Gujarati writer Sitamshu Yashchandra blamed the English literature that is being produced by the likes of Rushdie and Naipaul for the ignorance and “paralysis” of regional literature.

These statements reflect the deep divide that persists within the Indian literary scene- a divide that should never have existed; a divide between two forms of literature that are rich, unique and expressive in their own right. It doesn't help, however, when writers like Rushdie, who are not without their own “grumpiness” when it comes to lashing out against regional language writers, write in international magazines such as The New Yorker: “This is it: the prose writing – both fiction and non-fiction- created in (the post-independence) period by Indian writers working in English is proving to be stronger and more important body of work than most of what has been produced in the eighteen “recognized” languages of India.”Although published several years ago it still rings of extreme ignorance.

There could be nothing more unfortunate than the fact that there is no trade of sorts within the Indian literary establishment. Rushdie and Naipaul (who remains to comment upon Nemade) have been known to be grumpy old men of literature themselves, extremely self-occupied and defensive of their works. When Rushdie wrote that he doubted Nemade's reading of his work, he was perhaps commenting upon his own sorry state of affairs- I suppose Rushdie himself had hardly heard of Nemade's name before this controversy erupted, let alone read or studied him, as he deserves to be. On the other hand, we have enough reasons to believe that Nemade has not just read but also carefully studied and presumably dissected Rushdie's work closely over the years, and he has made his (arguable) statements with full research to back him.

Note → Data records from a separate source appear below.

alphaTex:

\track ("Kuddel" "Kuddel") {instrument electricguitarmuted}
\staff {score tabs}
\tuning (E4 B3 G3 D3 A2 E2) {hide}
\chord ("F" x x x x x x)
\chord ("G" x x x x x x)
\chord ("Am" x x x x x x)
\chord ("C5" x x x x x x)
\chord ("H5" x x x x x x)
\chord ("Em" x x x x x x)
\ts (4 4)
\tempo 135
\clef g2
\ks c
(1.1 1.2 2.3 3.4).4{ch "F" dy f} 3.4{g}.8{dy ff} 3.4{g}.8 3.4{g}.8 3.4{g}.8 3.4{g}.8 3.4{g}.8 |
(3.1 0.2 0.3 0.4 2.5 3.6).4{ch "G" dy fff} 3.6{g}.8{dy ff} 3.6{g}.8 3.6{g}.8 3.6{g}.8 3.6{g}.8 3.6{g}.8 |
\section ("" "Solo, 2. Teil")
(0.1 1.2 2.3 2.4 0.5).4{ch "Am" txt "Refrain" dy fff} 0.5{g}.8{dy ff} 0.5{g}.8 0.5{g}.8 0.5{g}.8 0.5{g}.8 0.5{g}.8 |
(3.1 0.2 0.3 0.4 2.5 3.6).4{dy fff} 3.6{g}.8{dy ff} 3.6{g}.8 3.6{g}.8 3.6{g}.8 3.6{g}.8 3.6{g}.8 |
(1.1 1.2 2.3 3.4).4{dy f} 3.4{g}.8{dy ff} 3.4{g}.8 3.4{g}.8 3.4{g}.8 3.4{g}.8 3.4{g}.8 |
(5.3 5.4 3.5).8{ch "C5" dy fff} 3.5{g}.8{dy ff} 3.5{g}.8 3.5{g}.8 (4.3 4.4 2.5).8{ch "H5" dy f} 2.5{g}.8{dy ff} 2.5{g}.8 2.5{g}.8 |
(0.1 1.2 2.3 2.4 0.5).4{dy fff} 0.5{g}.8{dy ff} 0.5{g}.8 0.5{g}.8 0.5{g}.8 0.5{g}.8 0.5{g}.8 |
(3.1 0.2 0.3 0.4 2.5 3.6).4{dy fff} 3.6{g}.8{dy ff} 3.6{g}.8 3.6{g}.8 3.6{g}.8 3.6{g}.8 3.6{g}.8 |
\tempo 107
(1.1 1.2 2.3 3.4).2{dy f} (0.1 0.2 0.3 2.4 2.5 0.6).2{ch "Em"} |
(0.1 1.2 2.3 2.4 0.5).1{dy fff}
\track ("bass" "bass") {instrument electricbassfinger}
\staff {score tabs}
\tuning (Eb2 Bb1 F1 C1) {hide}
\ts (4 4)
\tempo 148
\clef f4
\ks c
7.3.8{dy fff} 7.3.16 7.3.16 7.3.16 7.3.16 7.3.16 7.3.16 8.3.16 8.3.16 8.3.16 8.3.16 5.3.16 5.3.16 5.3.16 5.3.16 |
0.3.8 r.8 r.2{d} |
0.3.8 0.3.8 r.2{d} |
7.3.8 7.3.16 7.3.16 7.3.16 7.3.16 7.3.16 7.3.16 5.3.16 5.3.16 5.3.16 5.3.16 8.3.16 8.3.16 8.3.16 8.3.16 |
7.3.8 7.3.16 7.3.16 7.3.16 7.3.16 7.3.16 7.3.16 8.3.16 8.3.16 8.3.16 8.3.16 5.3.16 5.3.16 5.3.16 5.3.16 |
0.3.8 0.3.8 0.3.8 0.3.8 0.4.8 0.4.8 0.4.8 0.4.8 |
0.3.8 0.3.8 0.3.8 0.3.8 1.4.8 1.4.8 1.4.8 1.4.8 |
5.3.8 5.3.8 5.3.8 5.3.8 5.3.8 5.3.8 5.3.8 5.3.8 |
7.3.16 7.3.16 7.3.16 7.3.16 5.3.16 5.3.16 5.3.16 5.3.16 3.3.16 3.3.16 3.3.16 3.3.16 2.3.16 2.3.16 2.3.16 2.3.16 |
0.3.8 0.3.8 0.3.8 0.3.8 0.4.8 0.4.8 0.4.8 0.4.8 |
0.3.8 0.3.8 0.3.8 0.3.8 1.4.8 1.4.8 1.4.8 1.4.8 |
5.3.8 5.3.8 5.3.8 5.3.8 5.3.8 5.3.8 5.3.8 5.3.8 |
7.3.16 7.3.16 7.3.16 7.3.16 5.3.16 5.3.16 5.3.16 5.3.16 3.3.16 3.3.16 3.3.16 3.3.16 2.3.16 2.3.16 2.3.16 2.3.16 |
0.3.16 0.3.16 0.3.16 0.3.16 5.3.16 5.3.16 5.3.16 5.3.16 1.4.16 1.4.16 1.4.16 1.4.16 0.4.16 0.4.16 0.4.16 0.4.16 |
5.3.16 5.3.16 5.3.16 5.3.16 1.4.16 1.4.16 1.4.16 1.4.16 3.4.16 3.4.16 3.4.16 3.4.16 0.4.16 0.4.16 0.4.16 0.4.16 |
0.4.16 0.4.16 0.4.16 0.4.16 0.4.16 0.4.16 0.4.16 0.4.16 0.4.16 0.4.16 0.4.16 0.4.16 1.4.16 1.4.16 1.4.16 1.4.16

Bhalchandra Nemade remains a voice of dissent whose remarks have created a valid controversy. Valid because this sort of a controversy would hopefully help in placing on the social and literary stage an issue that needs to be addressed- and urgently so. Whether Nemade's statement hold true or not, the point he is trying to put forth remains essential and valid. In this age of India's faltering literary output, Nemade's- and the other regional literary veterans backing him - is the voice that greatly matters.